Set of tasks
1. Transcribe the article on British Columbia's forestry industry from "Do not look" up to and including "that need it.".
2. In the article on British Columbia's forestry industry, how far below the allowable cut was the 2023 harvest level?

Document
* BEGIN *
And there has been a little decline in this demand.

But the industry says there is more to it than demand for lumber. Canfor’s CEO, Don Kayne, says: “This has got nothing to do with market conditions. It is about certainty of supply — economic supply.”

There is indeed a question of whether there is enough timber and residual fibre for the industry to use to keep the plants operational. 

The industry says nothing has had an impact on supply more than deferments and suspensions of harvesting introduced in recent years by the provincial government.

The forestry sector says B.C. has sufficient timber available for harvest, but the actual harvest level has declined dramatically. In 2023, it was 42% lower than the allowable cut  — a level not seen since the 1960s. (The allowable cut in any forest area in B.C.is determined by the chief forester and their experts.) 

So this is all about policy choices by the government. One can see harvesting shrinking in some areas to, for example, preserve old-growth forests. But instead of a realistic transition process, with steps worked out over time, we got a wonky plop into a dysfunctional situation that has real human costs. 

The health and vibrancy of our communities, large and small, should matter to everyone. But the latest news of job losses fuels fears of rural community decline in B.C. because of all the lost  opportunities in forestry, one of our foundational industries. And an industry that led many families to move to rural B.C. 

Do not look only at statistics on job losses. Think about what happens to a family when the main breadwinner loses their job. It really puts a strain on family's well-being. And it also means lost tax revenues for all levels of government. Then comes the relocation of talent away from communities that need it. 

So in an accumulative sense, the broader economic impact of the forestry industry's decline in B.C. is incredibly troubling. We rely on highly productive industries like forestry to pay the bills, literally and figuratively. It is part of why we have such a high standard of living relative to the rest of the world, and why we've had that for so many years.

When we chip away through policy decisions at the economic fundamentals, it makes businesses no longer viable; they have no alternative but to stop operating. 

And we are chipping away as a result at our collective well-being.

Back in January Premier David Eby appointed Langley MLA Andrew Mercier as minister of state for sustainable forestry innovation. Mercier’s official mandate letter from the premier spells out that there is a need to increase fibre supply, aimed at keeping people working and local operations running, while also mitigating wildfire risks and reducing climate emissions. 

The policy decisions have created positive opportunities, giving First Nations a chance and support to develop more capacity in forestry. Government policy proposed that First Nations work out how to manage relationships with forest companies.

Some nations were well and fully equipped to respond, especially those with experienced forestry and business operations, strong local representation and administrative capacity. Others, though, particularly small communities, have struggled to create the internal capacity to deal with industry.

Another key area here is innovation. Much of the infrastructure in B.C. exists to process old logs, very large logs, and the residuals that come from them. As the government pushes for more “value-added forestry” and more manufacturing, the transition to new infrastructure isn't simple, and is costly. At the end of the day, the private sector has to be the one that sees the point of making those investments so we can keep the industry going.
* END *
Data listing
* BEGIN *
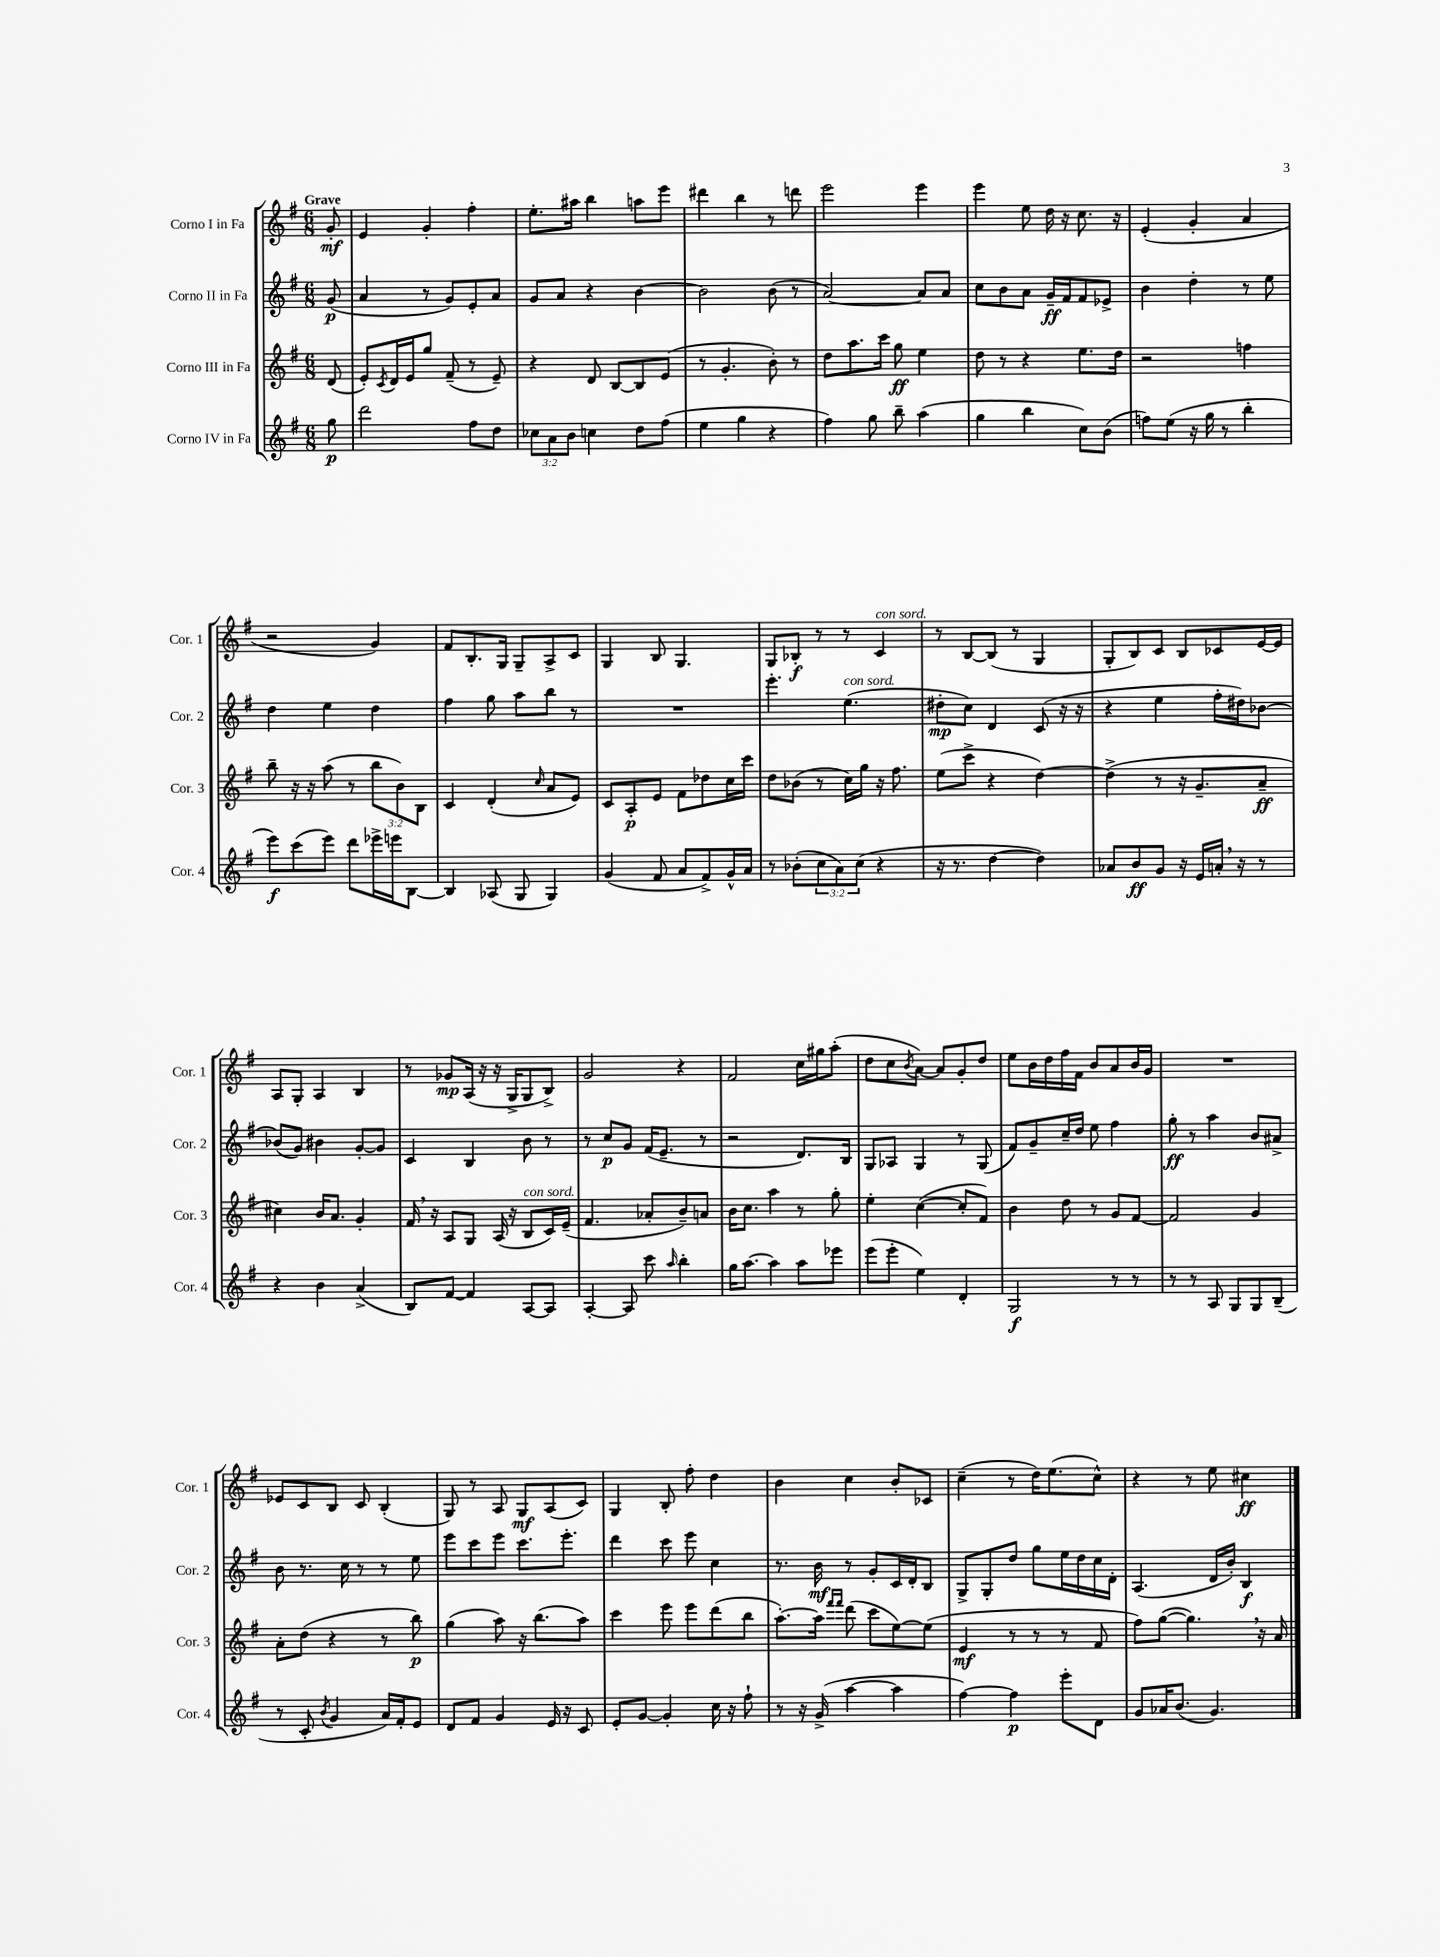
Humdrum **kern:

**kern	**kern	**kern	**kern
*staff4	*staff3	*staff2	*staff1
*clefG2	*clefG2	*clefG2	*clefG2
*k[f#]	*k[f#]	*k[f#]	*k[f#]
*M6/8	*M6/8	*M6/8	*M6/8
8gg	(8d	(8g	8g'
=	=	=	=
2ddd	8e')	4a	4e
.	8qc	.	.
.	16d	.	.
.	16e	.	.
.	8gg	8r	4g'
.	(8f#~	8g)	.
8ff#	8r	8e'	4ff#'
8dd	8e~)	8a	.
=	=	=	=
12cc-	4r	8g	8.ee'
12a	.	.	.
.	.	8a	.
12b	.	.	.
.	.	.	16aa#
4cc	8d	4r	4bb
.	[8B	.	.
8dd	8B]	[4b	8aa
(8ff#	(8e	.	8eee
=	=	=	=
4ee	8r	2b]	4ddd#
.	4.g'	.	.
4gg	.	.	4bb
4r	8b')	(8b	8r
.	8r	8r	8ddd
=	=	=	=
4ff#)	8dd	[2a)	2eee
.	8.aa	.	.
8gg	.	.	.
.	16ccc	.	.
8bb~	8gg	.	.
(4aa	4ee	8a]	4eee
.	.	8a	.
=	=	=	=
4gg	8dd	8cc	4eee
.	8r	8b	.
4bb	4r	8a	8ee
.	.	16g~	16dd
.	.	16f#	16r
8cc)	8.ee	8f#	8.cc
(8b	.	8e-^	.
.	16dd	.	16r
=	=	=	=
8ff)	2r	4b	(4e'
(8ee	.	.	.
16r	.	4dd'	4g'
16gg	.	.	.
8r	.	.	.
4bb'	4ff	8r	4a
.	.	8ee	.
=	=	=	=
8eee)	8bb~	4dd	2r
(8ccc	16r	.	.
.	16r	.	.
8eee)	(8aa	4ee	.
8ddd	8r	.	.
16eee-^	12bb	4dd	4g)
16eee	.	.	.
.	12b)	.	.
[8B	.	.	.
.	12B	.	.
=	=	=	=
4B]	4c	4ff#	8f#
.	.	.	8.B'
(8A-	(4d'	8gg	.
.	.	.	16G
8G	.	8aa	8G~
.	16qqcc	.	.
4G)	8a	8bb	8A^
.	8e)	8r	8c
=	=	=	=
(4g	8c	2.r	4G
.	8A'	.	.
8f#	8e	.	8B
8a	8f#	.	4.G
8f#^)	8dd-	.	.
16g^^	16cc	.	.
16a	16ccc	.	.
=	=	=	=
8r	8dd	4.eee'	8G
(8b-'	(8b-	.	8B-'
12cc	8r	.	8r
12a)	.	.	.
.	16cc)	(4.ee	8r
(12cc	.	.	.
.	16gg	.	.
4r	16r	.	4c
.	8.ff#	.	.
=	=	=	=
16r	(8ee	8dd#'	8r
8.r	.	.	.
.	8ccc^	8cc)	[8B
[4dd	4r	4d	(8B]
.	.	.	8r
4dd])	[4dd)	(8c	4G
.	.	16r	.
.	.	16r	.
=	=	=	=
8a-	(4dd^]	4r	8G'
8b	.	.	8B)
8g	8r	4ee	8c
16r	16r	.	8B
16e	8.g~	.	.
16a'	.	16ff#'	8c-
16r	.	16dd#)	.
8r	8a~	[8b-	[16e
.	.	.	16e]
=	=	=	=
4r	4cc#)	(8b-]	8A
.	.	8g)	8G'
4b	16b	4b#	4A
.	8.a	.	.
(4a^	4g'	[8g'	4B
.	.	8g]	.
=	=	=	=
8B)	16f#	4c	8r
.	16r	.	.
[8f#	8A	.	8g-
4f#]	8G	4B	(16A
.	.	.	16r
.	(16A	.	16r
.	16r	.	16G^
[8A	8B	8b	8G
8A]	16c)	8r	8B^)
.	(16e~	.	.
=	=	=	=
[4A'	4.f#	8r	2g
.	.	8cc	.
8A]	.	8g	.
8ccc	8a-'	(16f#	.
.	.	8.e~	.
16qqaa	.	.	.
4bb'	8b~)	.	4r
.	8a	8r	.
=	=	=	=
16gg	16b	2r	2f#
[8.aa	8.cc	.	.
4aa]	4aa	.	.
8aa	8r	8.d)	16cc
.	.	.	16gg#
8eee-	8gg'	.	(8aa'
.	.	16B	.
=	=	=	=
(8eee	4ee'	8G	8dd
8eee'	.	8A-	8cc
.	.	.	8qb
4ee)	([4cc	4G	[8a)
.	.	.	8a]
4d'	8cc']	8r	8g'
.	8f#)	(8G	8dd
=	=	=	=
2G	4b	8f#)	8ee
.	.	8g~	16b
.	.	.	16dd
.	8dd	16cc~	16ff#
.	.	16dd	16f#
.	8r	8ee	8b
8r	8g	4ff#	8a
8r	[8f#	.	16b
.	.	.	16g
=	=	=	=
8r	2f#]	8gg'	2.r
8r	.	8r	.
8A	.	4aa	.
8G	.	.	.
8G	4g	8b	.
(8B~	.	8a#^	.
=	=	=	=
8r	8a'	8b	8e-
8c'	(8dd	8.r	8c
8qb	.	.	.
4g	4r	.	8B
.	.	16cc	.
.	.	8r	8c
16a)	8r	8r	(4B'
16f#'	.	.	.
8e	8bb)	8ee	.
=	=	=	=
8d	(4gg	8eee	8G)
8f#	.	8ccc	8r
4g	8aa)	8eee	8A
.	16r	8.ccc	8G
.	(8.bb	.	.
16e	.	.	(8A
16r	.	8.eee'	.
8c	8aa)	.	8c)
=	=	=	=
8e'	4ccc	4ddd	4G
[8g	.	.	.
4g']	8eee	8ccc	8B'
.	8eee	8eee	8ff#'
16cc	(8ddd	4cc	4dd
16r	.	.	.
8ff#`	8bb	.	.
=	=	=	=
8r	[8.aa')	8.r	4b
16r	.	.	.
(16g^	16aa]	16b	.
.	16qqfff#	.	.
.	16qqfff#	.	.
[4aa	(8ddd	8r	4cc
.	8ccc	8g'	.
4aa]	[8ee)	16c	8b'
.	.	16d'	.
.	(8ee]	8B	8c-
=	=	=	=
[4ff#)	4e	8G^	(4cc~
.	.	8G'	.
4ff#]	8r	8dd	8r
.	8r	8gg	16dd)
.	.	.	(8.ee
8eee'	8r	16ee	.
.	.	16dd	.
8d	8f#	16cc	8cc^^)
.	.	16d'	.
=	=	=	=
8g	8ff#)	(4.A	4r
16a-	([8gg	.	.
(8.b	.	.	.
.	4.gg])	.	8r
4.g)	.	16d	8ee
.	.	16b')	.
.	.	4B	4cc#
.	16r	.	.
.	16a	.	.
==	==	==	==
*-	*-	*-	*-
* END *
Worked solutions
1.
Do not look only at statistics on job losses. Think about what happens to a family when the main breadwinner loses their job. It really puts a strain on family's well-being. And it also means lost tax revenues for all levels of government. Then comes the relocation of talent away from communities that need it.

2. It was 42% lower than the allowable cut.